EXERCISE: Beginning at the line with "hfov_deg: 25.3", please repeat each line exactly through the end of the records below, including that first line and the last, but no pictures.

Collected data
■ ■ ■ ■ ■
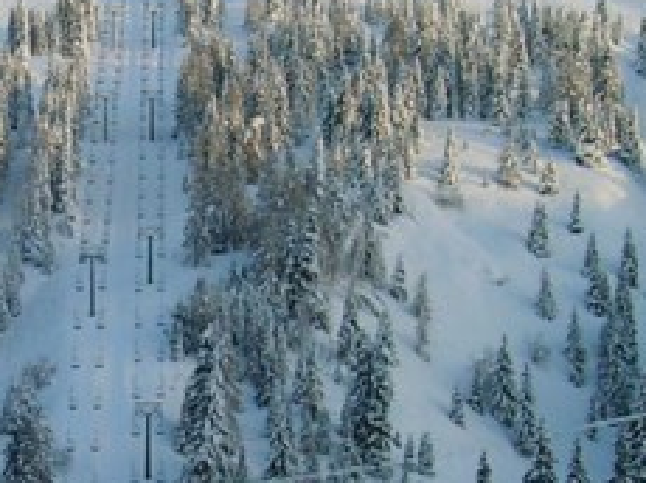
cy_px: 362
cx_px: 93
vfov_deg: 9.7
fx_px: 2834
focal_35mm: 152
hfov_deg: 12.9
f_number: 4.9
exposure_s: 1/126
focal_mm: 5.7
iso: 50
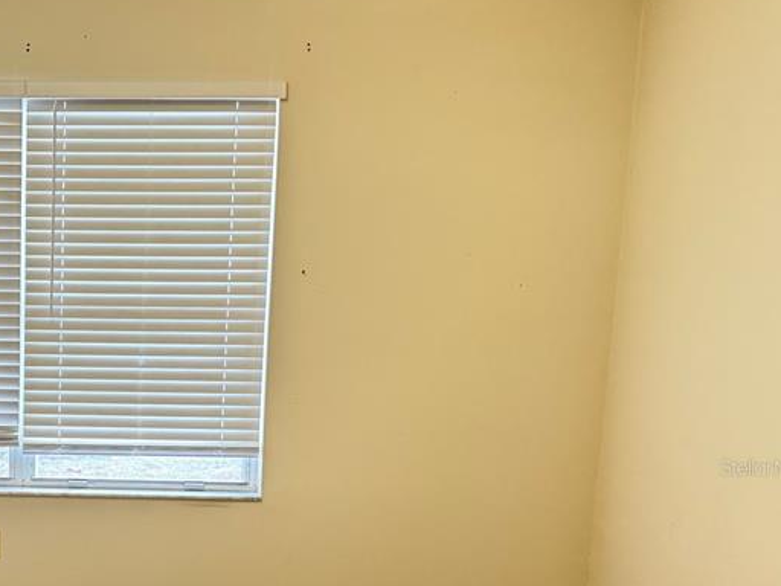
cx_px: 32
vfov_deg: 29.6
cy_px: 467
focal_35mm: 48
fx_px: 1083
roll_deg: -0.3
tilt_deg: -8.0
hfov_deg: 36.4
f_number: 1.78
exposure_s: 1/60
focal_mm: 6.76
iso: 500
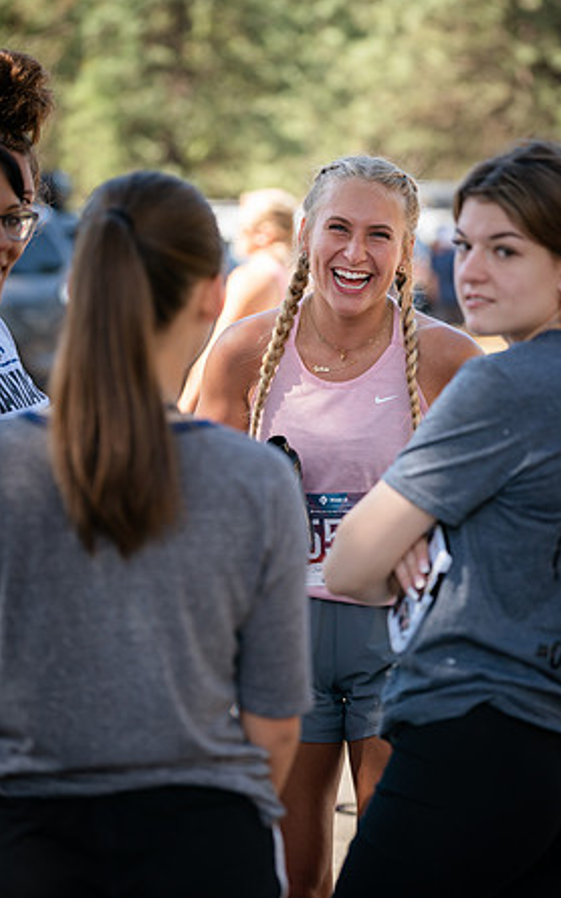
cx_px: 301
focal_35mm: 137
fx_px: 3352
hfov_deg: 9.6
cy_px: 446
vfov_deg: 15.3
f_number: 4
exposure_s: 1/500
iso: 500
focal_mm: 133
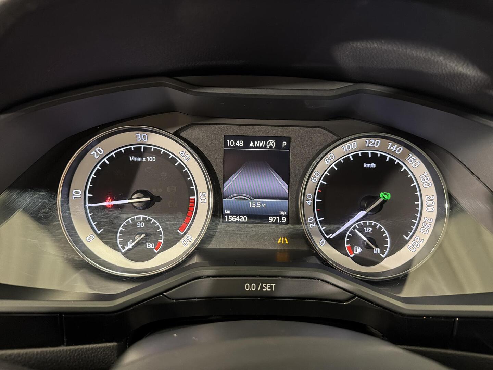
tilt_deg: -21.0
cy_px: 185
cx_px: 246
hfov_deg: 71.6
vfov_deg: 56.8
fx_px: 342
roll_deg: -1.7
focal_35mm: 24
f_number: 1.78
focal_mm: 6.76
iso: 640
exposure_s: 1/33
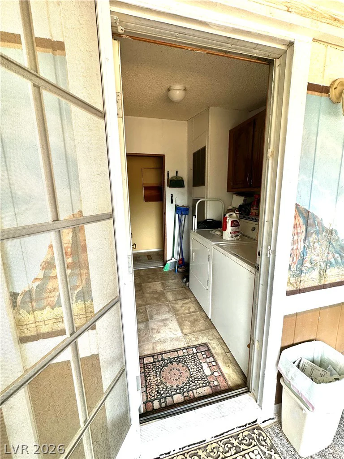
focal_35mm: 14
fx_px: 186
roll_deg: -1.3
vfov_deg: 102.1
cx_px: 172
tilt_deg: -10.6
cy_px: 230
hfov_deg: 85.7
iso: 40
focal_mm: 2.22
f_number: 2.2
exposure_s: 1/109
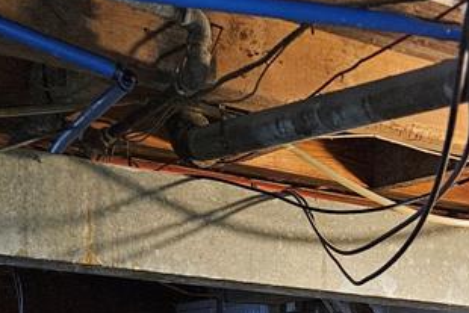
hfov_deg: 25.3
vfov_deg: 15.7
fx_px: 1030
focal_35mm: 79
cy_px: 491
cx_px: 357
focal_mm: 5.4
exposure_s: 1/40
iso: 640
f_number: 1.8
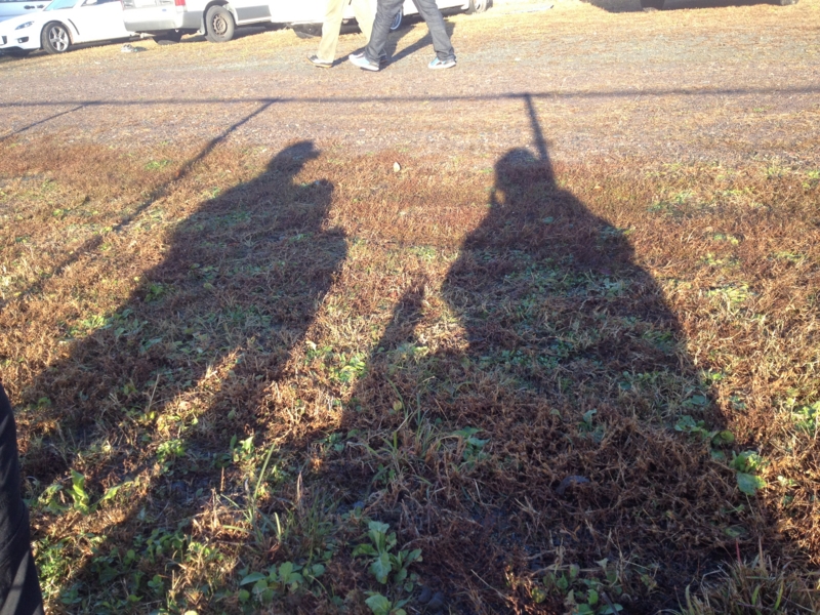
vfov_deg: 40.7
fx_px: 829
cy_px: 308
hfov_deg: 52.6
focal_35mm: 35
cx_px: 410
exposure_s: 1/219
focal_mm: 4.28
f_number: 2.4
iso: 64
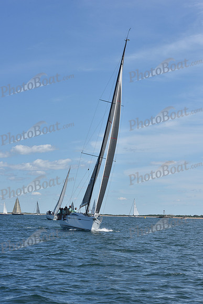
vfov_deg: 22.1
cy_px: 152
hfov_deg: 14.9
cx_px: 102
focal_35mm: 92
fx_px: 778
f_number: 11
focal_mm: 92
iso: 250
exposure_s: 1/800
■ ■ ■ ■ ■
ANSWER FOR THE TASK:
hfov_deg: 25.3
vfov_deg: 15.7
fx_px: 1030
focal_35mm: 79
cy_px: 491
cx_px: 357
focal_mm: 5.4
exposure_s: 1/40
iso: 640
f_number: 1.8
vfov_deg: 40.7
fx_px: 829
cy_px: 308
hfov_deg: 52.6
focal_35mm: 35
cx_px: 410
exposure_s: 1/219
focal_mm: 4.28
f_number: 2.4
iso: 64
vfov_deg: 22.1
cy_px: 152
hfov_deg: 14.9
cx_px: 102
focal_35mm: 92
fx_px: 778
f_number: 11
focal_mm: 92
iso: 250
exposure_s: 1/800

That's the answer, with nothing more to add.